During the stop we met some great touring cyclists, many from DC, who were also passing through. One couple on a tandem were on a shake-down ride in preparation for a month-long tour in Europe next month! We leapfrogged each other a few times, and enjoyed some great conversations and company. Before we knew it, and with ample daylight remaining we reached our destination and began scoping it out. No electricity or water were found, but ample bedding, a porta-john, firewood and secure bike storage would do.
Even though we had planned on checking out the food situation in Point of Rocks (1 mile south on the trail), where there is a pizza joint, a gas station, and a creamery – a flurry of text messages revealed one of our friends who couldn’t make the bike portion was on her way by car with dinner! Chips and fresh guacamole, hot dogs, corn and a few bottles of Port City Brewing Optimal Wit. Honestly I don’t think there could have been a tastier dinner to be had that night!
After unpacking, we quickly became aware of why the canal is no longer operating – the CSX freight tracks run parallel to the canal, only a few hundred feet from the lock house – and they are well used. During the day these interruptions don’t amount to much, maybe an interrupted conversation. But at night, on the rock hard beds in the lock house, the additional noise would interrupt much needed sleep. We found that with proper bed selection and strategic closing of windows and shutters the noise could be kept to a minimum.
The next morning we awoke and began to change into clean cycling clothes, but were interrupted frequently by passers by, who wanted a peek inside the house. Happy to oblige, we answered their questions and shooed them away so we could finish packing up. We were out the door at 9:30 and ready to hit the trail! But first, coffee and breakfast at the newly opened Deli on the Rocks.
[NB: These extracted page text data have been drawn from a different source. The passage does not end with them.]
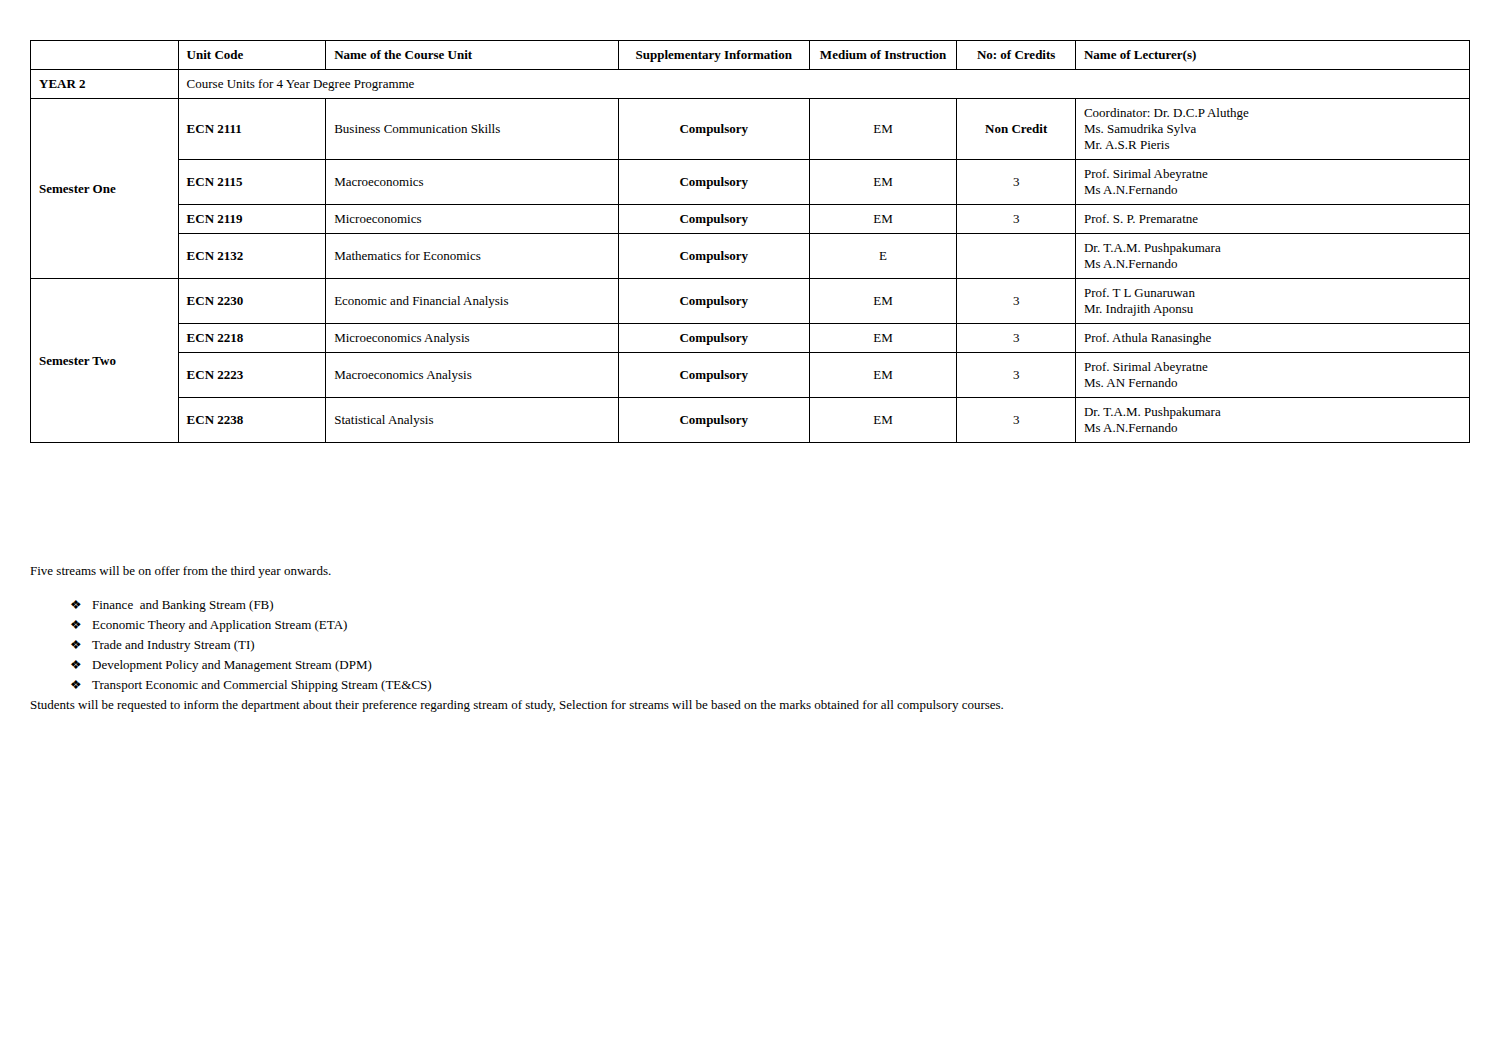| | Unit Code | Name of the Course Unit | Supplementary Information | Medium of Instruction | No: of Credits | Name of Lecturer(s) |
| --- | --- | --- | --- | --- | --- | --- |
| YEAR 2 | Course Units for 4 Year Degree Programme |
| Semester One | ECN 2111 | Business Communication Skills | Compulsory | EM | Non Credit | Coordinator: Dr. D.C.P Aluthge Ms. Samudrika Sylva Mr. A.S.R Pieris |
| ECN 2115 | Macroeconomics | Compulsory | EM | 3 | Prof. Sirimal Abeyratne Ms A.N.Fernando |
| ECN 2119 | Microeconomics | Compulsory | EM | 3 | Prof. S. P. Premaratne |
| ECN 2132 | Mathematics for Economics | Compulsory | E | | Dr. T.A.M. Pushpakumara Ms A.N.Fernando |
| Semester Two | ECN 2230 | Economic and Financial Analysis | Compulsory | EM | 3 | Prof. T L Gunaruwan Mr. Indrajith Aponsu |
| ECN 2218 | Microeconomics Analysis | Compulsory | EM | 3 | Prof. Athula Ranasinghe |
| ECN 2223 | Macroeconomics Analysis | Compulsory | EM | 3 | Prof. Sirimal Abeyratne Ms. AN Fernando |
| ECN 2238 | Statistical Analysis | Compulsory | EM | 3 | Dr. T.A.M. Pushpakumara Ms A.N.Fernando |
Five streams will be on offer from the third year onwards.
Finance and Banking Stream (FB)
Economic Theory and Application Stream (ETA)
Trade and Industry Stream (TI)
Development Policy and Management Stream (DPM)
Transport Economic and Commercial Shipping Stream (TE&CS)
Students will be requested to inform the department about their preference regarding stream of study, Selection for streams will be based on the marks obtained for all compulsory courses.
Once again we met a couple of touring cyclists from DC, and again we leapfrogged back and forth until they split off at Whites Ferry. I hope they had a good ride!
The ride home was mostly uneventful, save for the snake encounter. We did realize (too late) that we were setting a fast pace and not eating or drinking nearly enough – despite our attempts to remember this the day before. A few rest stops were taken, but our big mistake was to not have a list of “attractions” handy with their respective mile markers. On the verge of bonk we pushed onwards thinking the visitor center at Great Falls was around each bend, for over 7 miles! By the time we arrived we were cooked. Lots of PB&J, plus some salty snacks and ice cream from the concession stand helped revive mind and body. And we got to see the lock in operation.
After missing some great opportunities this past summer – I also made sure to purchase my own copy of the National Park Service Passport. There is even a stamp for Lock House 28, which I had to paste into my book.
In no time we were back in familiar territory, and the mostly smooth paved CCT. In Georgetown, we stopped for iced coffee (and the air conditioning) and a rest along the banks of the Potomac. By this time we had put in 101 miles, and had about 3.5 left before home. It was so nice to be back on paved roads that I barely noticed the horrible noises coming from my dust and grit encrusted drivetrain. A full cleaning is scheduled soon, along with a handful of other maintenance items.
Ravenously hungry, we cleaned up and headed out to dinner on H Street NE, and enjoyed a few brews from the new local brewery – Atlas Brew Works. The topic of conversation… our next bike adventure – only 2 weeks away in the Languedoc-Roussillon region of France!